Appachey, 13 years old and already comfortably hunched over with a smoke and an angry glare, comes from a hard home. He lives in relative squalor with a mother who can’t control him and doesn’t show much interest in trying anymore, and a sprawling family too big for their small home. Appachey has a number of mental health issues, none of which his mother is willing to make him medicate, and his quick temper often lands him in trouble. But he’s also startlingly introspective, a thoughtful kid who wishes for more, even as he knows he probably won’t ever find it.
But even the film’s ostensible villains are given moments to sit back and just be human. Appachey’s mother is hard, but she’s also someone who has been dealing with an impossible situation since she was too young to really know how. Harley’s mother is in jail, but it’s hard not to understand her motives. Andrew’s father wastes money they don’t have and forces them to move constantly to avoid bills, but he also clearly adores his son and offers him sound advice.
Because ultimately, the thesis of Rich Hill is that these are all people. Good people and bad people, smart people and dumb people, people from stable homes and people who just can’t hold everything together anymore, the only thing that links them is that things aren’t going to get better any time soon. When you’re bathing in water heated up using an iron and a coffee pot because you had to let the gas bill lapse to keep paying for electricity, going to college seems roughly as feasible as going to Hogwarts. Life isn’t impossible. Happiness isn’t impossible. Even upward mobility isn’t impossible. But when it comes to the American poor, the odds are never in their favor.

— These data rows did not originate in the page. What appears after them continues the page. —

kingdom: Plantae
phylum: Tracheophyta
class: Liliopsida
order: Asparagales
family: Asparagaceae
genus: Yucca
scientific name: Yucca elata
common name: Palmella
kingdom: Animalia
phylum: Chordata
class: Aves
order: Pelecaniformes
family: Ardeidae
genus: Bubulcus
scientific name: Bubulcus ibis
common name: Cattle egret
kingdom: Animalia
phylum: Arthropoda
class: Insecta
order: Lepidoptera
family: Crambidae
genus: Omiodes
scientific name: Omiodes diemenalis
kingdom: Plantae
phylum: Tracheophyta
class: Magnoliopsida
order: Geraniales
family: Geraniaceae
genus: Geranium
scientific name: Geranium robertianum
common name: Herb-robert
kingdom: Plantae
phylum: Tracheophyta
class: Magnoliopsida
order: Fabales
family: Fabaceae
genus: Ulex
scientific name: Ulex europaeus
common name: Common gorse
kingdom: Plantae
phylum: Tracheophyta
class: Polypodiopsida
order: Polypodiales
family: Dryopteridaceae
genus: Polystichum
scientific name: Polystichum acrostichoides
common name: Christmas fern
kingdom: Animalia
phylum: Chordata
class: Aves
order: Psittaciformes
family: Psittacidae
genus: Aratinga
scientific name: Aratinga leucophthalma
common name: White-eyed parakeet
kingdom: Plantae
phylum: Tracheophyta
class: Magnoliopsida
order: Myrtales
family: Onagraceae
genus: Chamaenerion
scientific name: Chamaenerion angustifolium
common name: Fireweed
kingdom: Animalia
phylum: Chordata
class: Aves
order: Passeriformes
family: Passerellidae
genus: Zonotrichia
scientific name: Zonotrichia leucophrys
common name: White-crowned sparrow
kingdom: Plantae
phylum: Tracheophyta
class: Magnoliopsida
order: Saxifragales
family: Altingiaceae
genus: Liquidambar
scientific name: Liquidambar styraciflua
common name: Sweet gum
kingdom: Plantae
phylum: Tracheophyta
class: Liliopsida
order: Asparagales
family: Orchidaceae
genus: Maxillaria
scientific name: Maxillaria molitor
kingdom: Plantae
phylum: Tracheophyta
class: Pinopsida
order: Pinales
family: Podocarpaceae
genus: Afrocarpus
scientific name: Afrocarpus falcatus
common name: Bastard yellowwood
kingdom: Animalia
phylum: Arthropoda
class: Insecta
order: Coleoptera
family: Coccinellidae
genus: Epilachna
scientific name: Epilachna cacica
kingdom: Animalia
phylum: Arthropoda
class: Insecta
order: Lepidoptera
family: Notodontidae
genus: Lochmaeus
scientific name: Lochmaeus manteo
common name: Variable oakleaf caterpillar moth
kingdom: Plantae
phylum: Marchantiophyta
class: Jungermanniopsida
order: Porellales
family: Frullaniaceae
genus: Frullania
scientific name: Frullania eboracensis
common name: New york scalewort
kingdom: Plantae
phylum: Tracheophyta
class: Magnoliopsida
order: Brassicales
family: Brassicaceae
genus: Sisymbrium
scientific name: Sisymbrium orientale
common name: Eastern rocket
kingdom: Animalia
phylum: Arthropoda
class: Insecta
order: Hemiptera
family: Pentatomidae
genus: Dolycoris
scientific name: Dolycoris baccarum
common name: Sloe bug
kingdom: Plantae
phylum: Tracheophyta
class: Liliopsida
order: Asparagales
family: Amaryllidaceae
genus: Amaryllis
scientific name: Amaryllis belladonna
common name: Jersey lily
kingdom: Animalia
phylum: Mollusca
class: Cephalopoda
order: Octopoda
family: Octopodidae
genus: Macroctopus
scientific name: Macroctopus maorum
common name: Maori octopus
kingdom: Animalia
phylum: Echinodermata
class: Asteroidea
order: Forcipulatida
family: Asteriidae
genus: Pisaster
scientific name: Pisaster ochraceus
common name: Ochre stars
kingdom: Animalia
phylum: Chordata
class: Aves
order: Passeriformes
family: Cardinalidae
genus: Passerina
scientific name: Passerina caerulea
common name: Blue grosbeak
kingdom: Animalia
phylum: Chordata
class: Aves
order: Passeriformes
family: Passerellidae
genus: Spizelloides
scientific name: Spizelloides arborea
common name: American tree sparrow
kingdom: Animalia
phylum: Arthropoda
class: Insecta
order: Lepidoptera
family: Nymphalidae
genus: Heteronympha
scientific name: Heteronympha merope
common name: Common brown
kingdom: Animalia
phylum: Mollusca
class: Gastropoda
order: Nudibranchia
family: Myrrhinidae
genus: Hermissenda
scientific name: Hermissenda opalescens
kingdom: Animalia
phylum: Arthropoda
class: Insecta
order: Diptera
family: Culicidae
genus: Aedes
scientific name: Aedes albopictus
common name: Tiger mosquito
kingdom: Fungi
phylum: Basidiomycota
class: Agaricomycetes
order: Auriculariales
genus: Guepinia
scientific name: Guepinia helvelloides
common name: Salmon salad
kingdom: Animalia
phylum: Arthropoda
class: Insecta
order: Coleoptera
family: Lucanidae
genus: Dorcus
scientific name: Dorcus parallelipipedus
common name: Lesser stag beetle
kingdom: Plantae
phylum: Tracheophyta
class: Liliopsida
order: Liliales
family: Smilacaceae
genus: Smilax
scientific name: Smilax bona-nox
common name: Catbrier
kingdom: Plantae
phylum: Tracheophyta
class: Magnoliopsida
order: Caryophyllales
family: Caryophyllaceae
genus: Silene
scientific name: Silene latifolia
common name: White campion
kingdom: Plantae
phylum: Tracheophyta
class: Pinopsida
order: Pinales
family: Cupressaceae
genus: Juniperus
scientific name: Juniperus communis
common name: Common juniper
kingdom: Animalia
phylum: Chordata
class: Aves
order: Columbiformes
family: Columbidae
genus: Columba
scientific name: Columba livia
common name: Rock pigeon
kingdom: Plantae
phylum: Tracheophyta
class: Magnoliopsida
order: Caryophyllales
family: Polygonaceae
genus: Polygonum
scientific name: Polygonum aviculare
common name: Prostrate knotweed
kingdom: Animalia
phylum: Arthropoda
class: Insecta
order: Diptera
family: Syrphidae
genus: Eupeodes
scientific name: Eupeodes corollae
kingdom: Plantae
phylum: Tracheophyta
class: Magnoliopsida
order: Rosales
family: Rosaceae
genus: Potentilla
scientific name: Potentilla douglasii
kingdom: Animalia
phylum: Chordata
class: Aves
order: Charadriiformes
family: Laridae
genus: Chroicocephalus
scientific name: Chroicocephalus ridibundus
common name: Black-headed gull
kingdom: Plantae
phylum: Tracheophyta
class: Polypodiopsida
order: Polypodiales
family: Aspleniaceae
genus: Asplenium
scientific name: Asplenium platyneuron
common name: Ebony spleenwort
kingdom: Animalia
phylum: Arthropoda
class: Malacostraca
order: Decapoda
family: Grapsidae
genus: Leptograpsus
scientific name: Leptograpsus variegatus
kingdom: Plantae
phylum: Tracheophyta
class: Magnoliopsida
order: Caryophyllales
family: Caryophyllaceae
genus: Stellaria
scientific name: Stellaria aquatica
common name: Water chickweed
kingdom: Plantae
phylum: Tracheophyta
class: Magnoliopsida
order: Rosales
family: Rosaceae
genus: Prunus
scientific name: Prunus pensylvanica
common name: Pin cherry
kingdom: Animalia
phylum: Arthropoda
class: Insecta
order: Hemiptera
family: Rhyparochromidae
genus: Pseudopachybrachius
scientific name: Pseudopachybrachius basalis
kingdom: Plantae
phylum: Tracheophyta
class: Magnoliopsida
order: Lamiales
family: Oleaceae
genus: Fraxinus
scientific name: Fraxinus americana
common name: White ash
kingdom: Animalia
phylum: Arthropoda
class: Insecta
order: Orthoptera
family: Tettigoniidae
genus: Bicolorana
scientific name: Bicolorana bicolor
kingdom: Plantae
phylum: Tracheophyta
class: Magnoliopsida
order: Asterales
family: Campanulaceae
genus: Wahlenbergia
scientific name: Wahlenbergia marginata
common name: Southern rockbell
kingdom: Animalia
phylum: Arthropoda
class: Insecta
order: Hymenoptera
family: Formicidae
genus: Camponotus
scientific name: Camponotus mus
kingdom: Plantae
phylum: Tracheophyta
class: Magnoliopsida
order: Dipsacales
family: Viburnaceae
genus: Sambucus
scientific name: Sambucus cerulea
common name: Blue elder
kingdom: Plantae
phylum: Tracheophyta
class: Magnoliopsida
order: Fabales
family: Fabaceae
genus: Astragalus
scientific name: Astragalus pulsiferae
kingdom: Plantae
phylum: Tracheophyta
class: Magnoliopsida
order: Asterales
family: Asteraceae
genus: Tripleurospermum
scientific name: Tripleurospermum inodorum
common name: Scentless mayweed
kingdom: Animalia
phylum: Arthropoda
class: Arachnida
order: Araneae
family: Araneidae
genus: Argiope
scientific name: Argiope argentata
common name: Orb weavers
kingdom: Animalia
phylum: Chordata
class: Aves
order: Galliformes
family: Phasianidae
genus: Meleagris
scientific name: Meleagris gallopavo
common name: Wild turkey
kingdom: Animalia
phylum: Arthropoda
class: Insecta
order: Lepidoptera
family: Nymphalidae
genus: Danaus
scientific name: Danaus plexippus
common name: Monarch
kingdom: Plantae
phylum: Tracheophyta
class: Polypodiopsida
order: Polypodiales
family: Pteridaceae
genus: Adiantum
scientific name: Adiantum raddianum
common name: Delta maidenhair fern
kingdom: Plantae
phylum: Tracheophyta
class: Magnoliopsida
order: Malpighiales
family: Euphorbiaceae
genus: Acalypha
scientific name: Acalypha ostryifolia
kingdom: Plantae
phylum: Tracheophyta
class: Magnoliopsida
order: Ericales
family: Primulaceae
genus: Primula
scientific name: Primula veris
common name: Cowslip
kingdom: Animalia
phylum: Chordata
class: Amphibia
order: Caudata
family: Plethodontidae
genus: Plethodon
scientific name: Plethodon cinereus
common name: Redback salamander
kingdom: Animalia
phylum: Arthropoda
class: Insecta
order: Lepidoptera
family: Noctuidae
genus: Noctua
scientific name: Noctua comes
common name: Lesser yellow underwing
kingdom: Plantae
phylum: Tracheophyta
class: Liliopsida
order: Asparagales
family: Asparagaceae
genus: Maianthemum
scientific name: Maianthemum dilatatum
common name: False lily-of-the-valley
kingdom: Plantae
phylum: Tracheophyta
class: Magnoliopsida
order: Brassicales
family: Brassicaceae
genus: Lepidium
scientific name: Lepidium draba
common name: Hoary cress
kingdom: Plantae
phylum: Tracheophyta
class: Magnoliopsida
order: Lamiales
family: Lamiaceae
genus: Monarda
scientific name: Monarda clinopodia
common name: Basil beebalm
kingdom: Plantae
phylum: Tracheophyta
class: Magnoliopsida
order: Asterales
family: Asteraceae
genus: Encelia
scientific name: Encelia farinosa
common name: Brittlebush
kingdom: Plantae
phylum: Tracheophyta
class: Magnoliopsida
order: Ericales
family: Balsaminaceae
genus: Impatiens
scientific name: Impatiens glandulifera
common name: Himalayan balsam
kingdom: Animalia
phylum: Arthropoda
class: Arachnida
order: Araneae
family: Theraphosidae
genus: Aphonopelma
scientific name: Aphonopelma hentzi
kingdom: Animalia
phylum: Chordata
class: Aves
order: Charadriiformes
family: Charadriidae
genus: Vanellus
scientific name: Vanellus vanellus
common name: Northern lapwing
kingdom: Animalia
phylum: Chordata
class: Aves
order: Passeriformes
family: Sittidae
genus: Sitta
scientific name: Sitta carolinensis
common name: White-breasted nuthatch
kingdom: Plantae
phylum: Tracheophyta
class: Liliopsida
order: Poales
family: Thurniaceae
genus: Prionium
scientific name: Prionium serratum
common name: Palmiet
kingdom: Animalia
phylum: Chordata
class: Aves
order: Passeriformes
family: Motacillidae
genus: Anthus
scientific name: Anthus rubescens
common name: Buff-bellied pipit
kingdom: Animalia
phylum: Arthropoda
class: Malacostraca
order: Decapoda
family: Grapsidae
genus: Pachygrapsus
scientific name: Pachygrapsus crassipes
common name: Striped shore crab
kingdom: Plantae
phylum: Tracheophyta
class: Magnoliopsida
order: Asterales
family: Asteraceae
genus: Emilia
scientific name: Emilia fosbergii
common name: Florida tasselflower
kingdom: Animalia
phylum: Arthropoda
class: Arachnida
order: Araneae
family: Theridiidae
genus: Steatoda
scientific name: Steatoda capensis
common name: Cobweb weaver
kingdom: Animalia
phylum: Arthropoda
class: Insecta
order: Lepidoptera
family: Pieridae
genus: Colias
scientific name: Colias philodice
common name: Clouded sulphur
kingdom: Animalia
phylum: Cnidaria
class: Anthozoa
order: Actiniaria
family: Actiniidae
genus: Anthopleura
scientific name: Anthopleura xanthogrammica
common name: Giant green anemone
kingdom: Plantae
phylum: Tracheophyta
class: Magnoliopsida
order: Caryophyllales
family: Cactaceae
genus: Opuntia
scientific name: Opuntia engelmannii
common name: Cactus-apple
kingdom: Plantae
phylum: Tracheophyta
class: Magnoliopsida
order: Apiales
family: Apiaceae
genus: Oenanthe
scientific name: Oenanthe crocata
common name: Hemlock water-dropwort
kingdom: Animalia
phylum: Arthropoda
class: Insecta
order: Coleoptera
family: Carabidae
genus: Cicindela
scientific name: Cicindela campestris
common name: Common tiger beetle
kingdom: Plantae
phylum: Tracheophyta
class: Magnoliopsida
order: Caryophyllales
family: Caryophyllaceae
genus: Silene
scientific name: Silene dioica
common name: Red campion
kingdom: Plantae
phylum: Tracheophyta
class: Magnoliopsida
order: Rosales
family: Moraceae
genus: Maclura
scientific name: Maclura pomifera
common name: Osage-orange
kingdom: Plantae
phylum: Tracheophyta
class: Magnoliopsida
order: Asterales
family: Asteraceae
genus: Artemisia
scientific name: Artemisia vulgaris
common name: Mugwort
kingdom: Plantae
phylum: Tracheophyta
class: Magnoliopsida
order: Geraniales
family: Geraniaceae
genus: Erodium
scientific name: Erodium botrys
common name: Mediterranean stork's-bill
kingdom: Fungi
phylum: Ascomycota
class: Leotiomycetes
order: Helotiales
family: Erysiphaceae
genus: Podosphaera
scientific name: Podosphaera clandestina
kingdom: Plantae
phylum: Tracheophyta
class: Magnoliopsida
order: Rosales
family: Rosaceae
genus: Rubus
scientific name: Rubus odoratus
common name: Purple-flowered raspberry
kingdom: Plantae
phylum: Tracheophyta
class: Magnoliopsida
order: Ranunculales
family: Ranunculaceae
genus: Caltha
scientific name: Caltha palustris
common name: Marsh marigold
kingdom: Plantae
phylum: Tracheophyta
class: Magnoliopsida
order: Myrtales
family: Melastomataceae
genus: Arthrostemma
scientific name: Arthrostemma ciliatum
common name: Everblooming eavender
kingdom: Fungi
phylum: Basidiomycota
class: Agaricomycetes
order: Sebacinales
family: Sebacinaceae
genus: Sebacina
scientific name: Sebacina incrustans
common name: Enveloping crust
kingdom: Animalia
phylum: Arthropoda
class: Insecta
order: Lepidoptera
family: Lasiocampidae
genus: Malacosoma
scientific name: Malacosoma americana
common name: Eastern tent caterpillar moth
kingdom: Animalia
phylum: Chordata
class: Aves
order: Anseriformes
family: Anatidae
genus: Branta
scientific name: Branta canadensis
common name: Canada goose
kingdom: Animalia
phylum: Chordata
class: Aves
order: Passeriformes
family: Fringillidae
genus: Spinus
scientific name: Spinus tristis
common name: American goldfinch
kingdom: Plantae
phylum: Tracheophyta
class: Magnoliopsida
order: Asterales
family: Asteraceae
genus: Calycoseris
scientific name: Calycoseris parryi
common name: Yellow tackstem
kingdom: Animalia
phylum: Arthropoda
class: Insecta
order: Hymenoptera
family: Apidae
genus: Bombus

Whatever its flaws, Rich Hill is a powerful piece of anti-political humanism. Because, ultimately, I defy you not to feel, strongly and undeniably, for these kids. As Richard Linklater did recently in Boyhood, Palermo and Tragos trade focus for intimacy, and while some viewers may find the resulting small-scale vignettes a bit scattered, a bit incomplete, to me it was necessary to capture the rhythms of small town life, the language of adolescence, the lives of these boys. The meandering pace may not make for a terribly stirring social advocacy doc, but it makes for a helluva time capsule about coming of age down and out in 21st century America.